━━ Data for processing

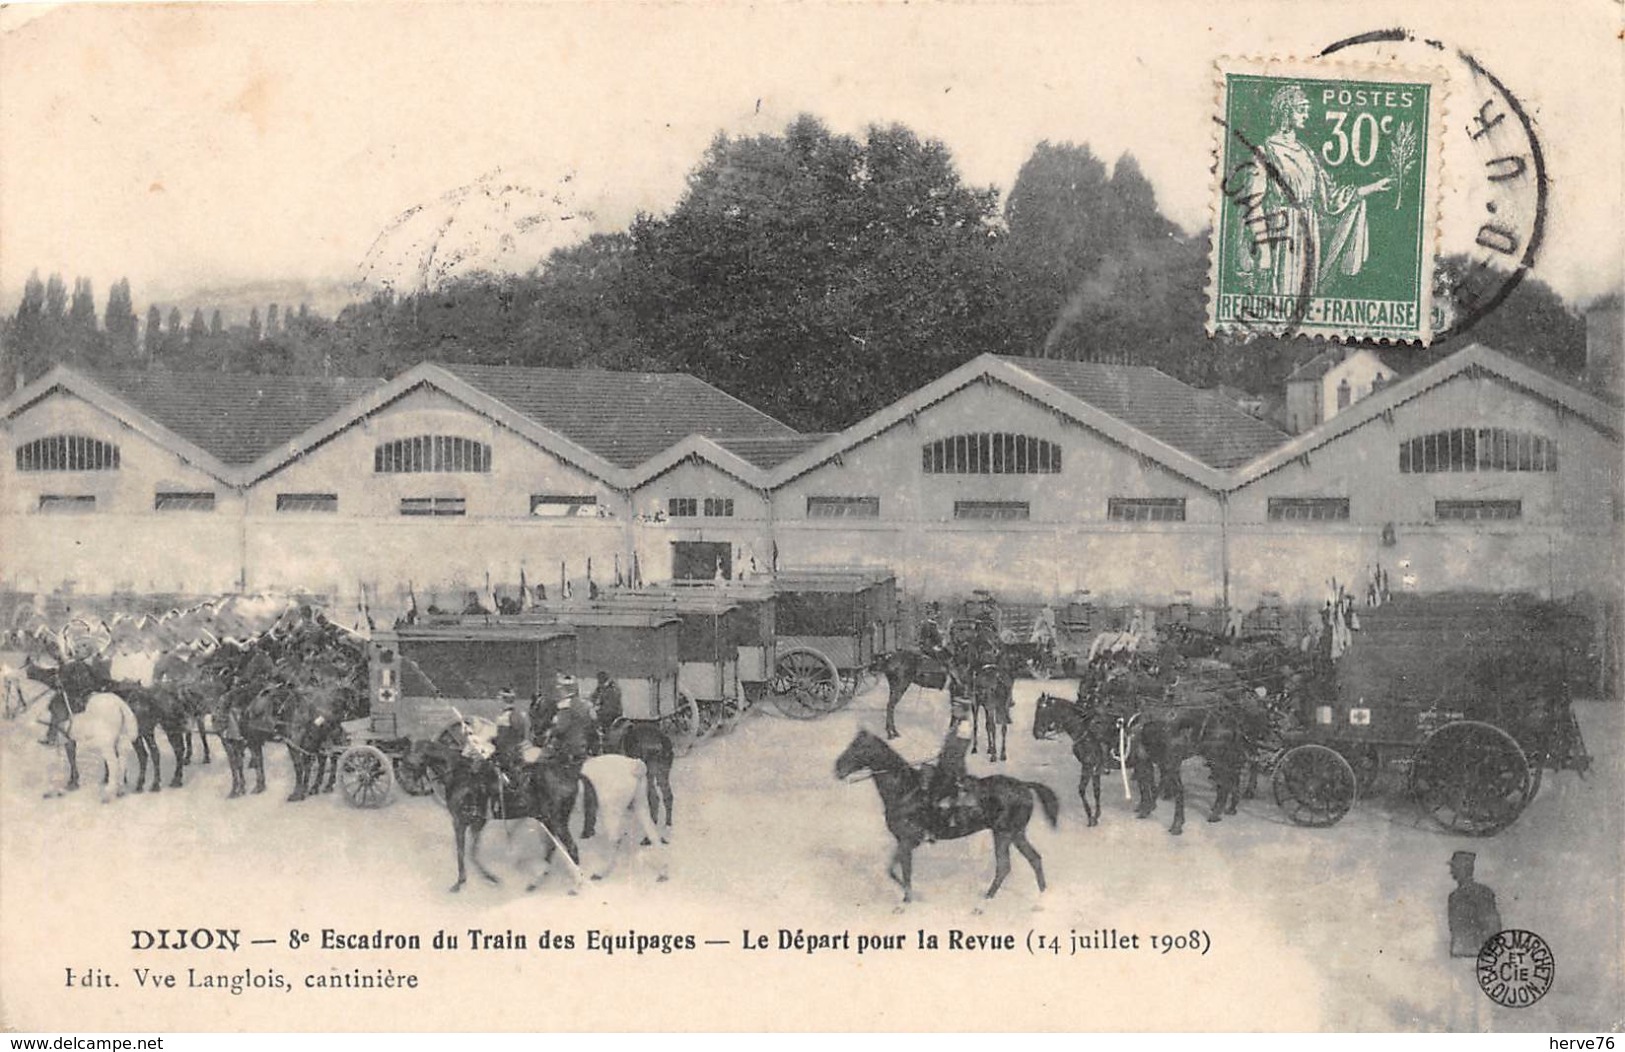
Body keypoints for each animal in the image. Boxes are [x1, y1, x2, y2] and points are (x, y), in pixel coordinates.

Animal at [832, 731, 1059, 904]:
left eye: (858, 747)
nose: (838, 769)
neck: (906, 790)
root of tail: (1024, 785)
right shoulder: (905, 842)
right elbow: (892, 870)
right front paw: (909, 896)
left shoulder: (907, 841)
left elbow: (904, 871)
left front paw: (907, 900)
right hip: (1016, 834)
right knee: (1034, 859)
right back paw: (1042, 894)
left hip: (1003, 834)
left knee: (1004, 866)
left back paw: (985, 901)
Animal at [1033, 695, 1111, 825]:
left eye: (1041, 712)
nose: (1035, 733)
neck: (1084, 731)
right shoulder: (1094, 768)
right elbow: (1096, 791)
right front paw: (1096, 815)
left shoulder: (1088, 765)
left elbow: (1082, 790)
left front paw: (1090, 816)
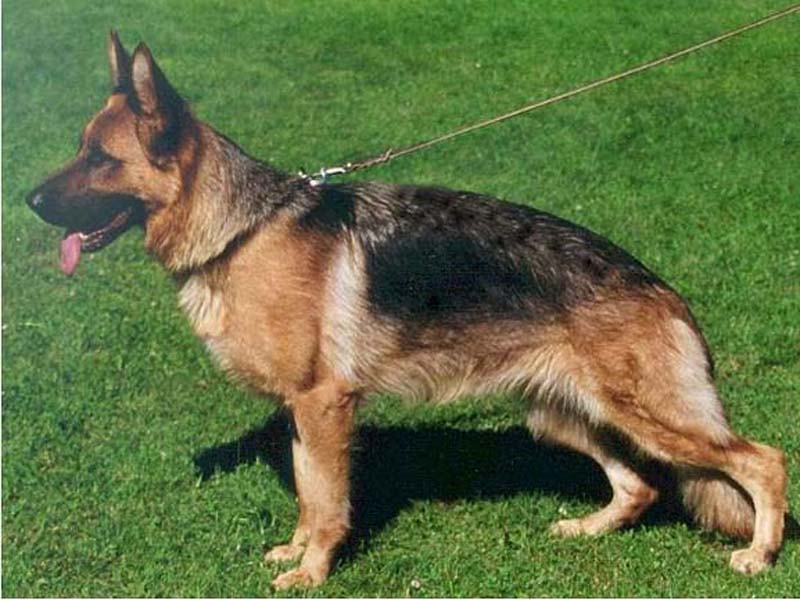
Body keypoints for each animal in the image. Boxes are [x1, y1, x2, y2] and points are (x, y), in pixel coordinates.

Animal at [27, 32, 788, 589]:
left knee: (764, 460)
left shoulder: (325, 406)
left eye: (100, 158)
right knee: (638, 487)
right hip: (563, 415)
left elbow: (328, 503)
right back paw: (587, 530)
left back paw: (760, 555)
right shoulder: (303, 415)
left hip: (647, 416)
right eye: (80, 149)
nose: (29, 202)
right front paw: (296, 553)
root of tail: (662, 289)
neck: (242, 229)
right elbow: (308, 493)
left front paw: (313, 572)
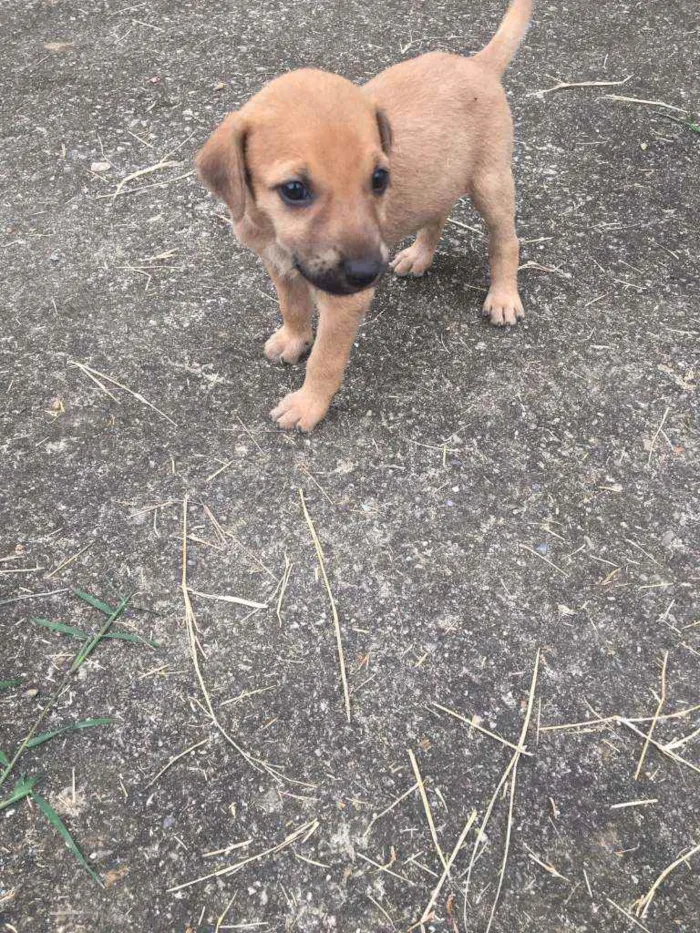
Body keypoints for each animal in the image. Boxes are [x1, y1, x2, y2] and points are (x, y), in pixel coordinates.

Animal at [196, 0, 532, 430]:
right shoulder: (278, 266)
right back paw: (418, 256)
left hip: (491, 182)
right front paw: (293, 339)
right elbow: (293, 307)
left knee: (506, 241)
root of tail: (478, 65)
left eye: (378, 178)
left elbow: (325, 359)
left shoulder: (345, 301)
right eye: (294, 190)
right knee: (437, 216)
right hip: (441, 179)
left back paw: (503, 296)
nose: (368, 272)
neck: (276, 234)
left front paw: (308, 404)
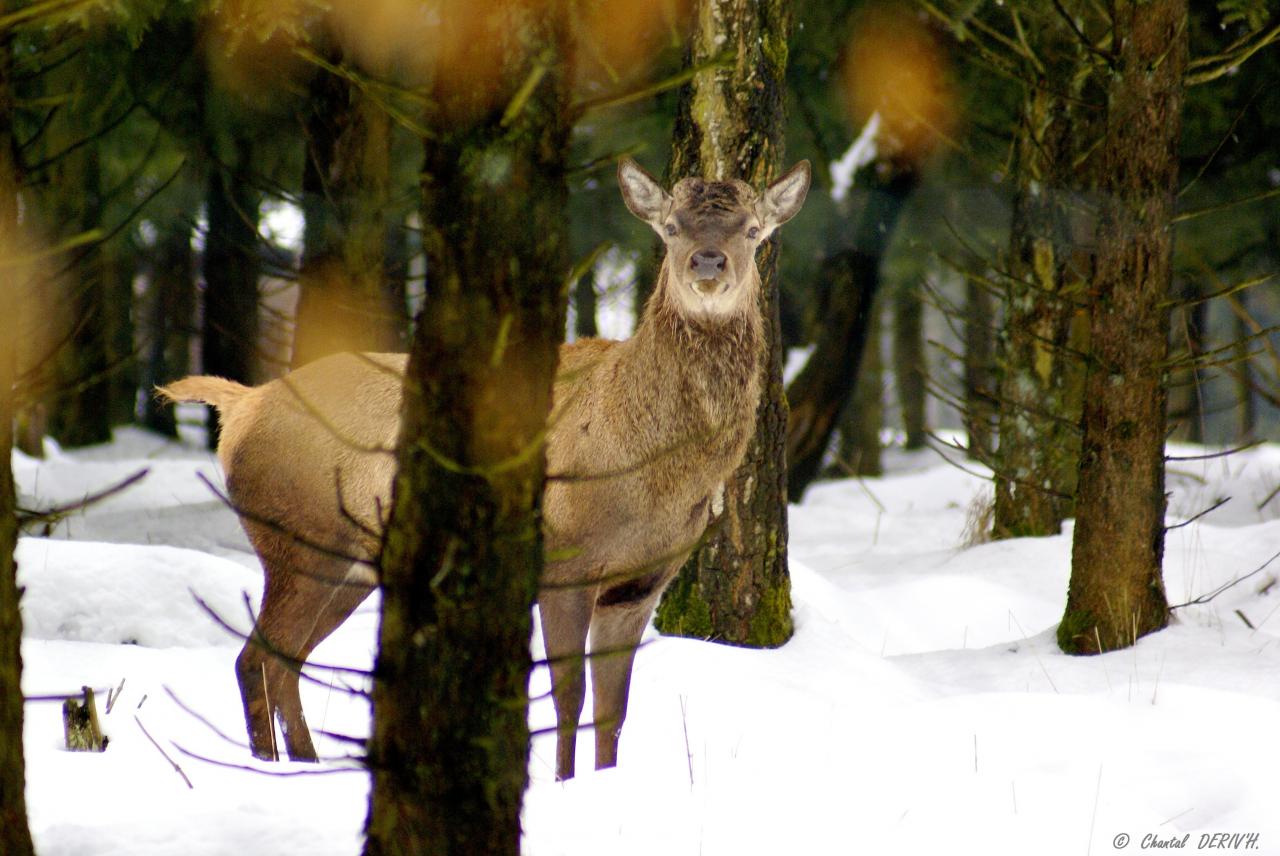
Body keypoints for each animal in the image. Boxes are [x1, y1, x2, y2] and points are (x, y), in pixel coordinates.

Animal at [154, 156, 803, 777]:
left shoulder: (641, 585)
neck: (642, 467)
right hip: (298, 542)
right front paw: (563, 783)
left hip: (350, 564)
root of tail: (242, 406)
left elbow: (612, 711)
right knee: (256, 658)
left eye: (752, 230)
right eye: (670, 227)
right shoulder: (565, 564)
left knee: (283, 661)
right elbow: (567, 698)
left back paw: (304, 764)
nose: (708, 263)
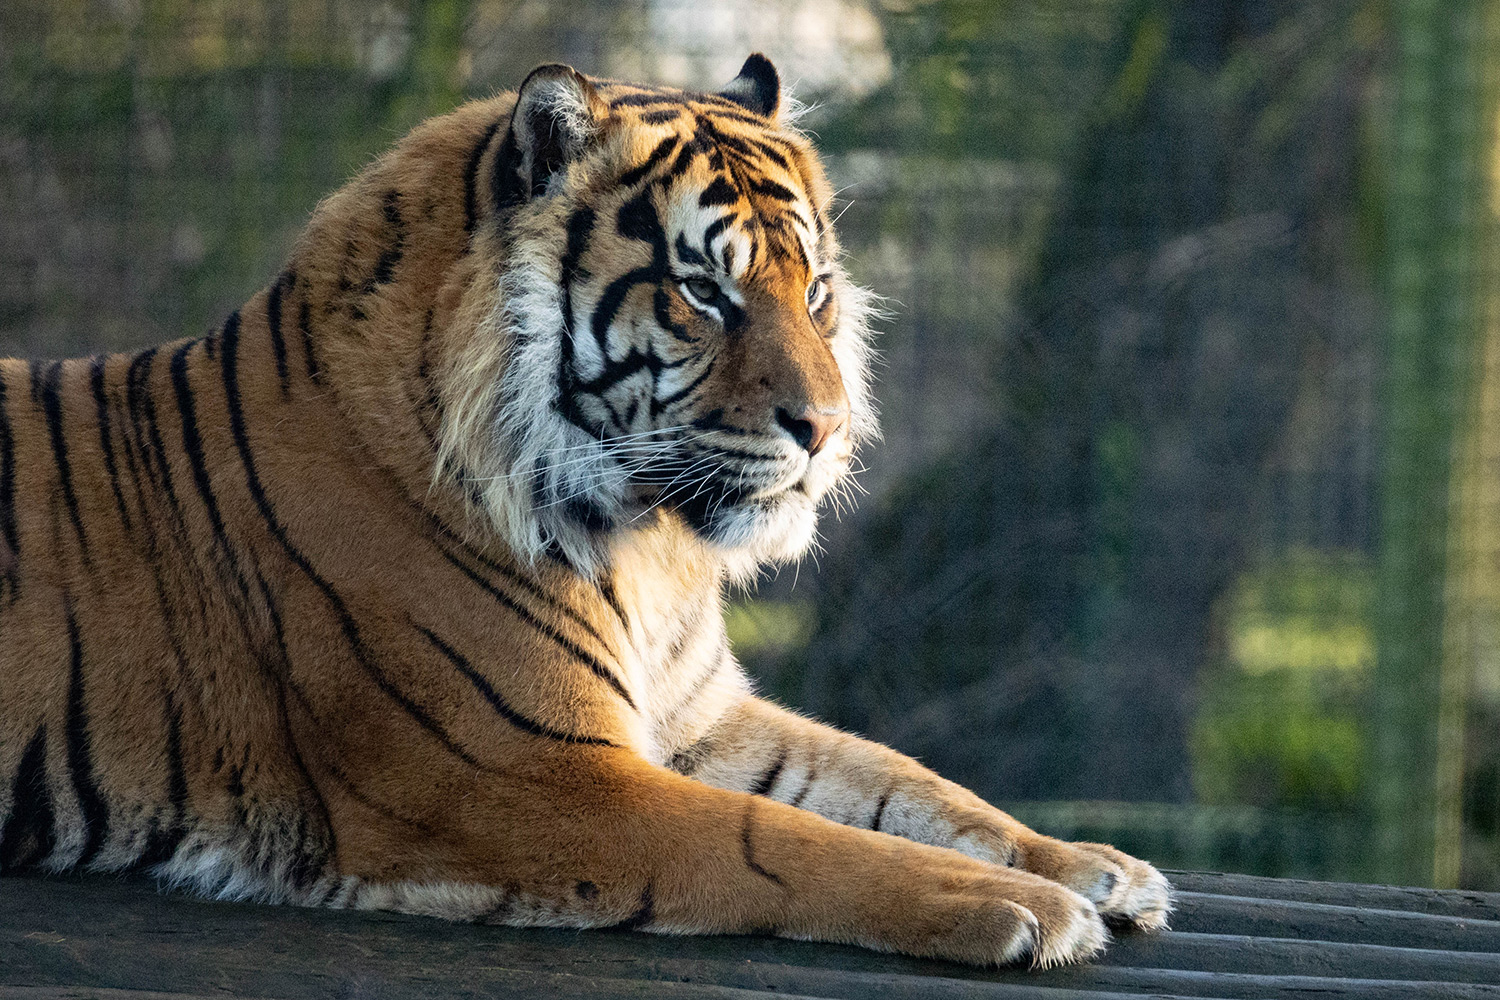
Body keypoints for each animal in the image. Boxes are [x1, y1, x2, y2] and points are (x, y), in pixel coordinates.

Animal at [0, 54, 1169, 967]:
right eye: (703, 293)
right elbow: (791, 844)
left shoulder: (696, 718)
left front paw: (1091, 867)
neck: (649, 548)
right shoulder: (532, 775)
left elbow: (898, 782)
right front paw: (1025, 905)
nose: (829, 430)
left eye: (816, 290)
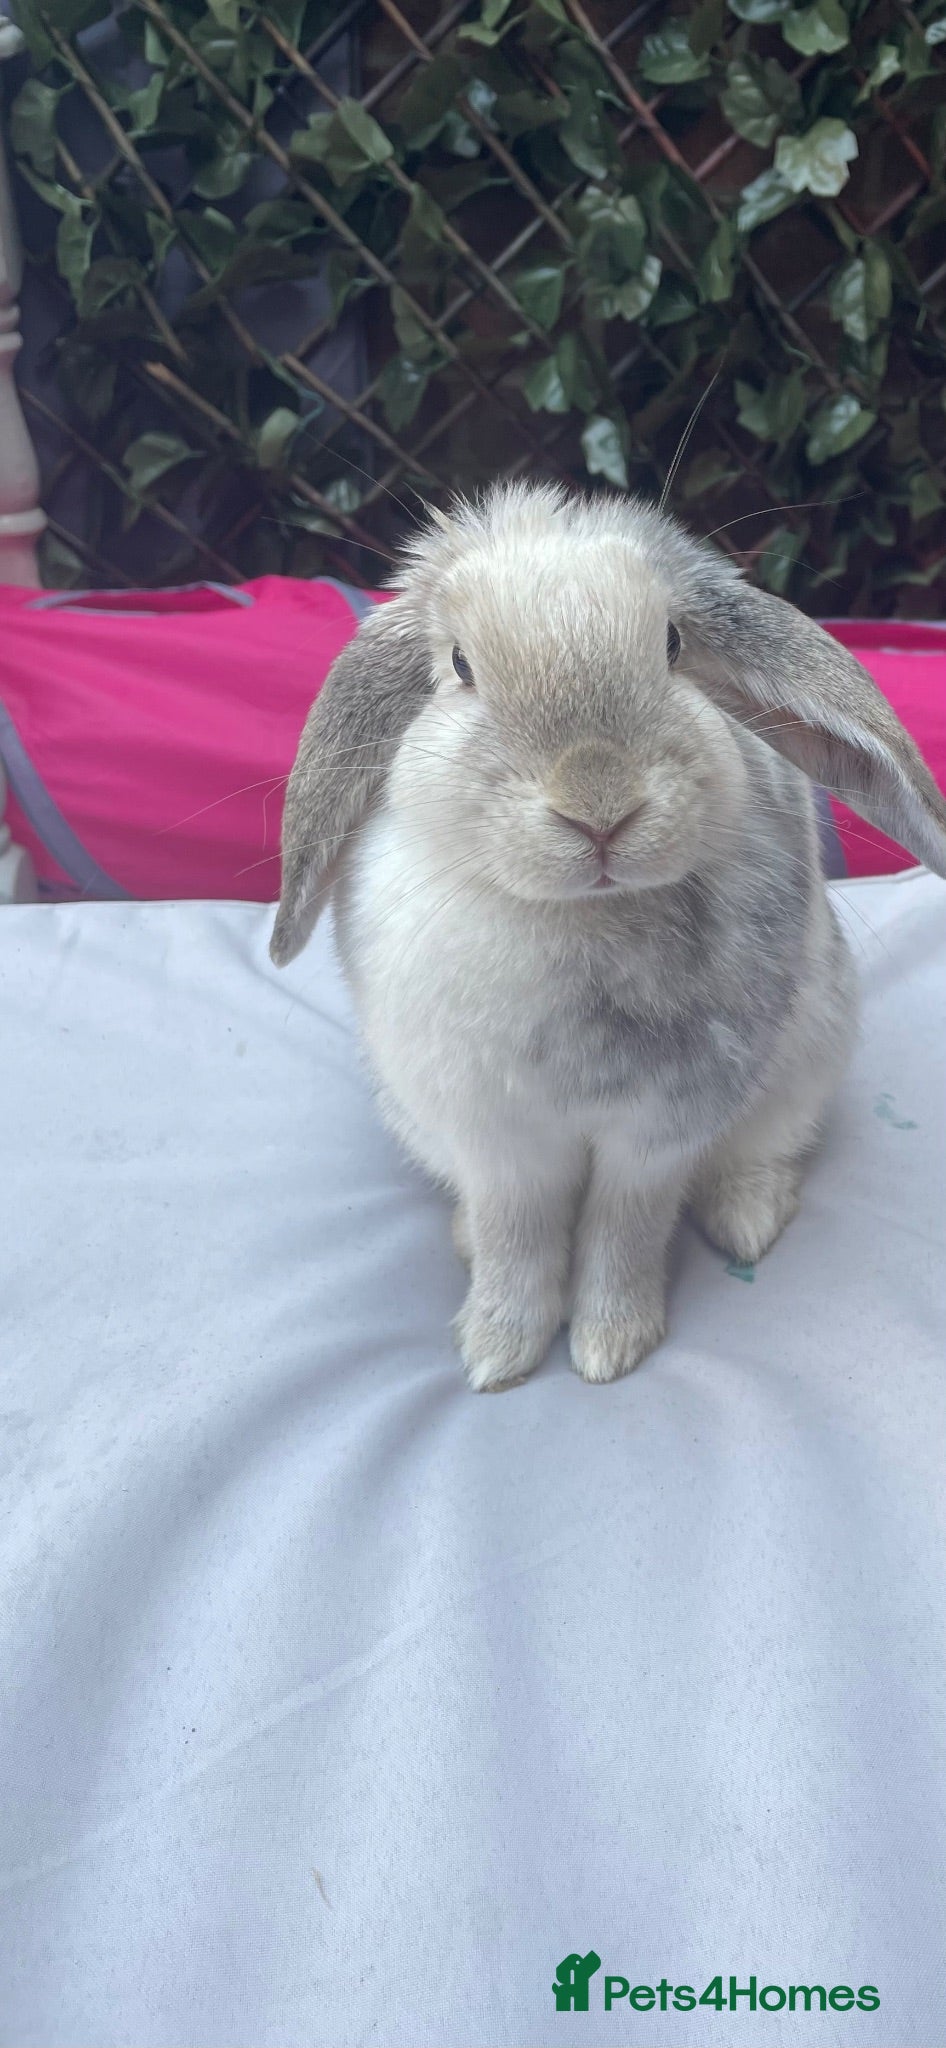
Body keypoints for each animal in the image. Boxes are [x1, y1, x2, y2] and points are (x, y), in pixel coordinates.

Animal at [271, 482, 946, 1392]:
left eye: (672, 644)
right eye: (459, 666)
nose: (599, 806)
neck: (583, 915)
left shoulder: (658, 1137)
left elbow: (627, 1233)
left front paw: (609, 1347)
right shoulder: (500, 1146)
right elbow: (517, 1240)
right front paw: (499, 1354)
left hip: (809, 1064)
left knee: (763, 1154)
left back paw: (747, 1218)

━━━━

* _Work order_:
Look above and copy only the lines from the one holding "left knee: (283, 661)" to the one holding "right eye: (459, 666)", both included, exactly, minus the pictures.

* _Task result_:
left knee: (283, 661)
right elbow: (567, 698)
left back paw: (304, 764)
nose: (708, 263)
Body keypoints for each animal in the image. Boxes are [x1, y1, x2, y2] and points are (x, y), in pixel coordinates.

Animal at [0, 54, 1169, 967]:
right eye: (703, 293)
right elbow: (791, 844)
left shoulder: (696, 718)
left front paw: (1091, 867)
neck: (649, 548)
right shoulder: (532, 775)
left elbow: (898, 782)
right front paw: (1025, 905)
nose: (829, 430)
left eye: (816, 290)
Body keypoints for each animal in the image. Boxes are [x1, y1, x2, y2] and points are (x, y), in pixel coordinates.

Animal at [271, 482, 946, 1392]:
left eye: (672, 644)
right eye: (459, 666)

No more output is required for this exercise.